A story appeared on the Sioux City Journal's web site about a South Dakota angler who caught a 99 1/4-pound blue catfish. His fishing partner, a Sioux City man, landed a 71-pound blue. Apparently, those fish were caught in the Big Sioux River just upstream of its confluence with the Missouri. In large river systems, it's a safe bet those fish spent a least part of their lives, if not most of them, moving in and around the Missouri River. There's a good chance those fish were in Nebraska border water in the Missouri at some time, and maybe most of the time.
The story states that the 99 1/4-pound fish was released after it was weighed.

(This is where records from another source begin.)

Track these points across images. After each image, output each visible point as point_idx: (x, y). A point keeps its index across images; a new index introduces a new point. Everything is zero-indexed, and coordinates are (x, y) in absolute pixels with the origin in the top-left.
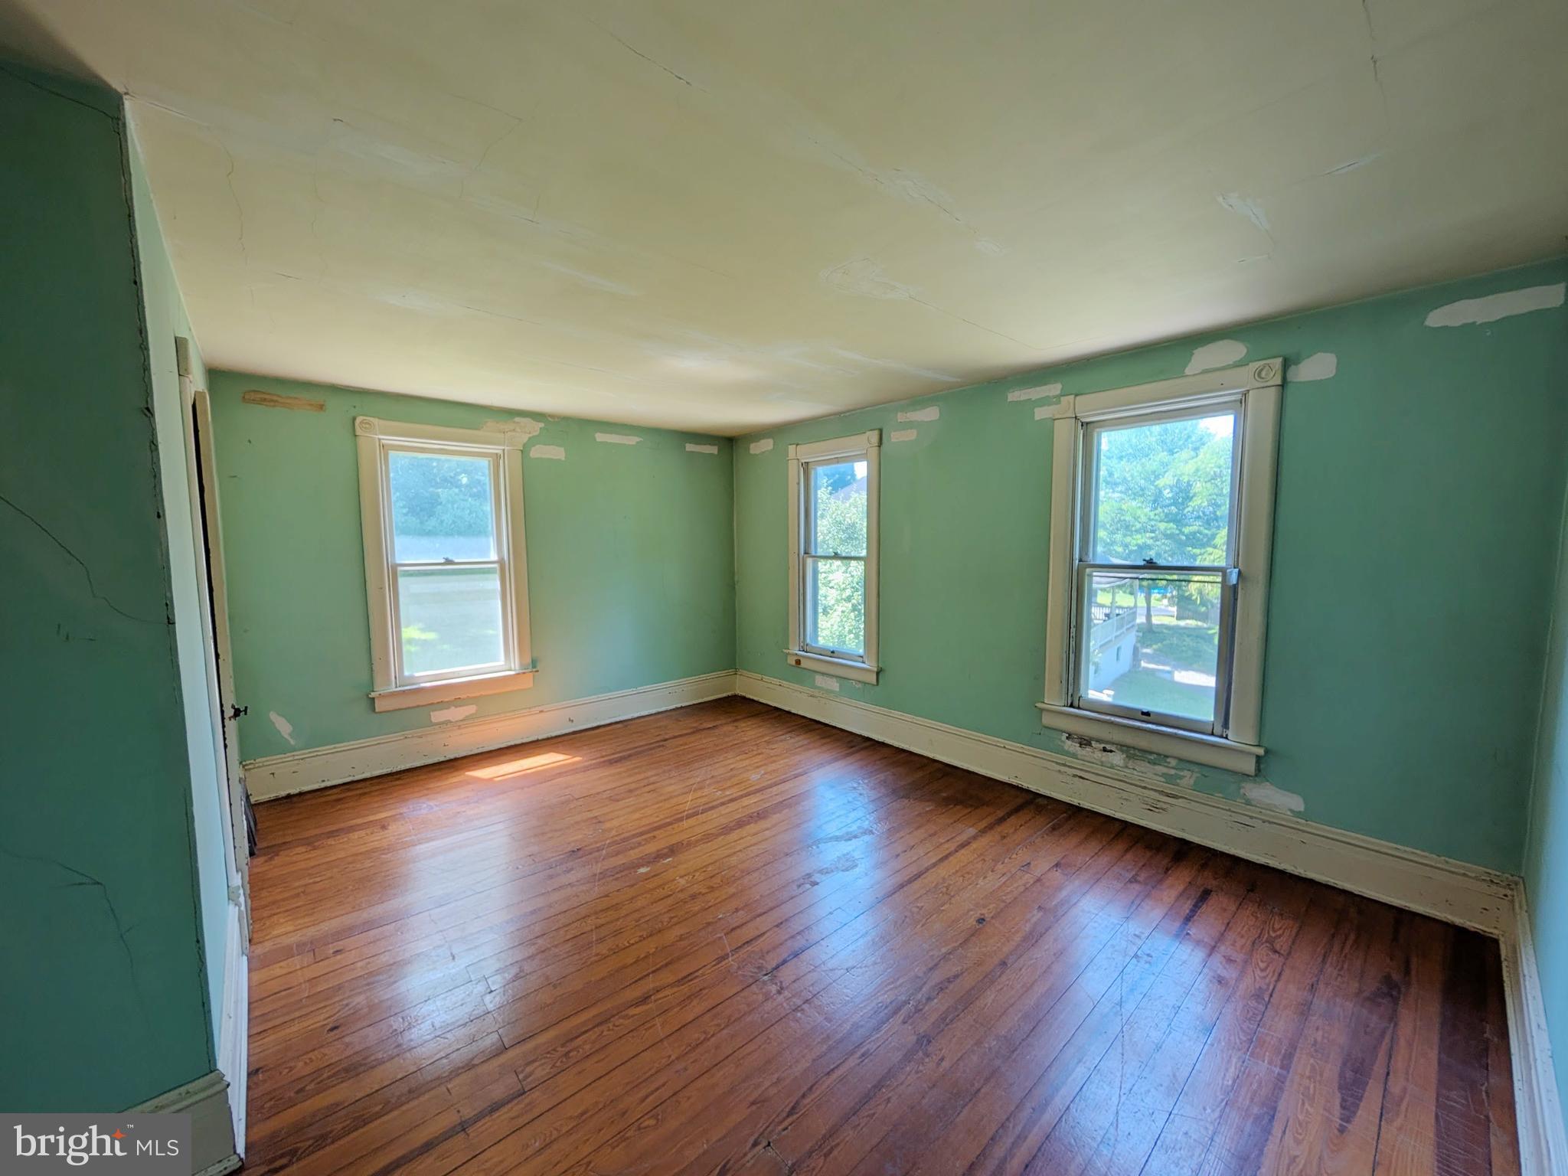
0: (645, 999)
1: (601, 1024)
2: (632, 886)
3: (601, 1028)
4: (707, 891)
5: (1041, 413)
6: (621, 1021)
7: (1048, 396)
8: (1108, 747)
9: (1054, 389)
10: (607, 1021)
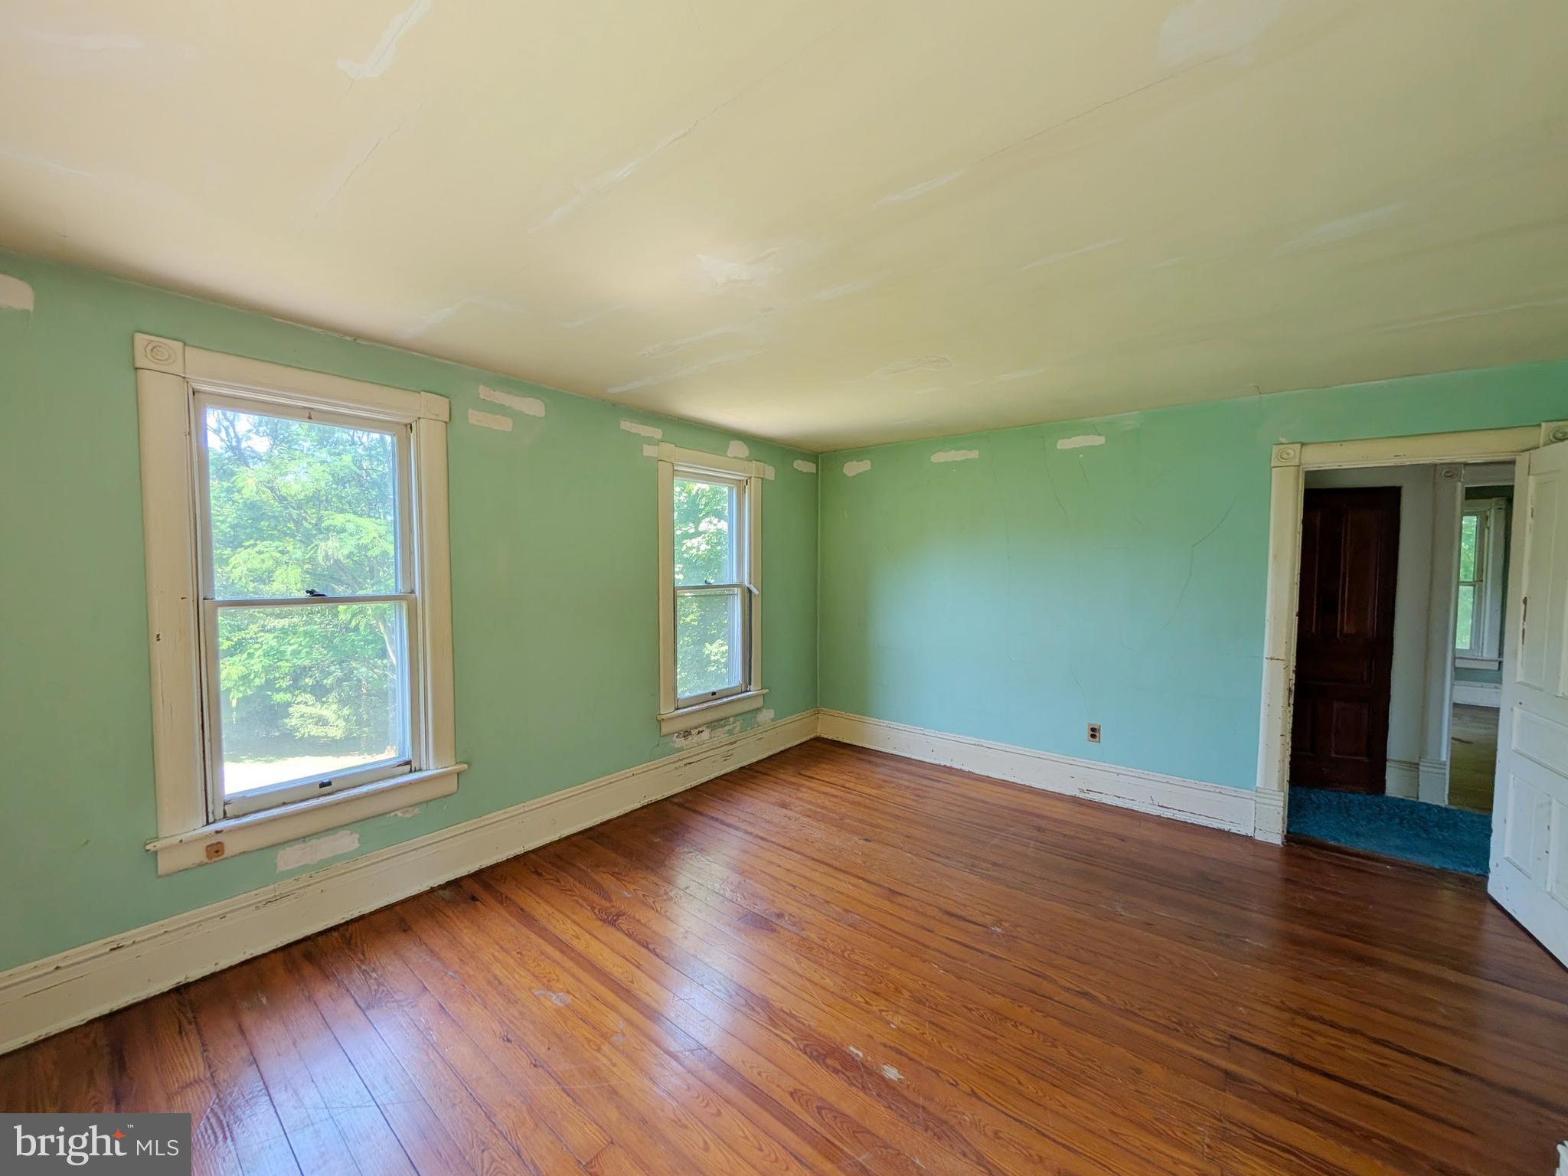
0: (1084, 994)
1: (1136, 1014)
2: (937, 1072)
3: (1137, 1011)
4: (904, 991)
5: (649, 451)
6: (1117, 1001)
7: (653, 437)
8: (701, 729)
9: (657, 433)
10: (1127, 1011)
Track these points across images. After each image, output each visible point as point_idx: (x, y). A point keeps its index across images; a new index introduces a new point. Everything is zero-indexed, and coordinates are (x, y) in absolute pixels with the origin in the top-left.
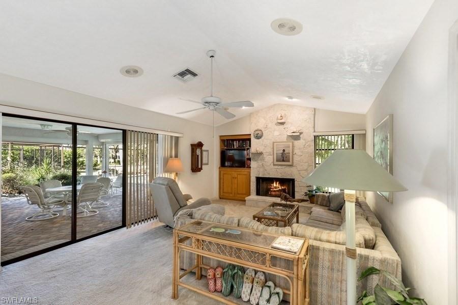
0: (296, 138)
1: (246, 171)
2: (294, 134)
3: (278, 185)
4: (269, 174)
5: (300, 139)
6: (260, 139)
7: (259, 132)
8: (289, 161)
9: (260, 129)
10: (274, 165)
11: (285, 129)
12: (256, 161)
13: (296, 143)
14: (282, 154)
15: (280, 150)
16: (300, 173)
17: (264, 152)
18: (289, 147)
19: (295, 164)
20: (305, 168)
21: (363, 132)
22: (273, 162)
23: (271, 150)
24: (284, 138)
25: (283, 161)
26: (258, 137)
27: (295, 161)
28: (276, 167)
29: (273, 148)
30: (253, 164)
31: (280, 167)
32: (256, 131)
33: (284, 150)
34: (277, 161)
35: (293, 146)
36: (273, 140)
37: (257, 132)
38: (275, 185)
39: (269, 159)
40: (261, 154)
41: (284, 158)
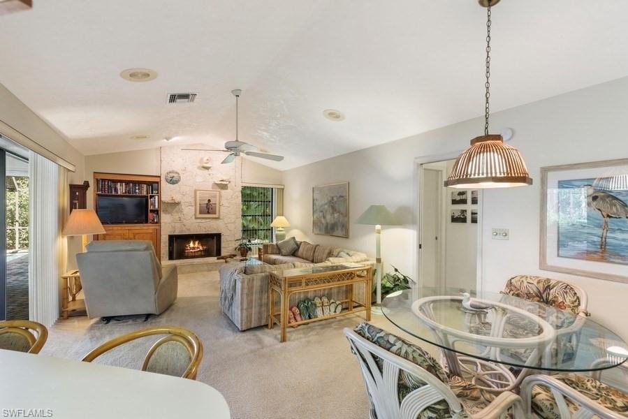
0: (223, 186)
1: (151, 228)
2: (223, 183)
3: (196, 245)
4: (189, 230)
5: (227, 189)
6: (176, 185)
7: (176, 175)
8: (215, 214)
9: (175, 170)
10: (196, 218)
11: (210, 175)
12: (169, 213)
13: (223, 192)
14: (207, 204)
15: (204, 200)
16: (227, 226)
17: (182, 201)
18: (215, 197)
19: (221, 217)
20: (233, 220)
21: (282, 187)
22: (195, 215)
23: (192, 200)
24: (209, 186)
25: (208, 213)
26: (173, 181)
27: (221, 213)
28: (199, 221)
29: (195, 197)
30: (165, 218)
31: (204, 221)
32: (170, 172)
33: (209, 201)
34: (201, 213)
35: (220, 196)
36: (195, 187)
37: (172, 175)
38: (191, 245)
39: (189, 211)
40: (178, 204)
41: (208, 209)
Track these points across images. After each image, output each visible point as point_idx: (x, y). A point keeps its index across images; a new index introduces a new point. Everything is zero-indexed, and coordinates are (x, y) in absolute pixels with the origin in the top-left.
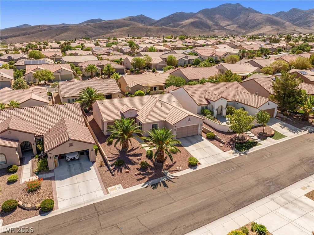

It would be great to see the current Nebraska hook-and-line blue catfish state record broken. That record has been on the books since 1970, and that fish was taken back when it was legal to take a big blue catfish by snagging. Snagging, of course, no longer is permitted, but there could be some blue catfish swimming in Nebraska’s Missouri River that would break the record. The current record is 100 pounds, 8 ounces. A 107-pound, 12-ounce fish was caught from Nebraska waters last fall when the paddlefish state record fell, and it can be done again. The gentleman from South Dakota has proven it.
One of the Nebraska Game and Parks Commission sampling crews collected a big blue cat from Lewis and Clark Reservoir a few years back. That fish was big enough to be a state record, and it was released back into Lewis and Clark. It may still be out there.
There is time yet this summer to catch a state-record blue cat. Big blues actually are more active later into the year in colder water than flatheads and even channel cats. Late fall, early winter would be a prime time to catch a state-record blue. That fish is out there, somewhere, waiting. Are you brave enough to go get it?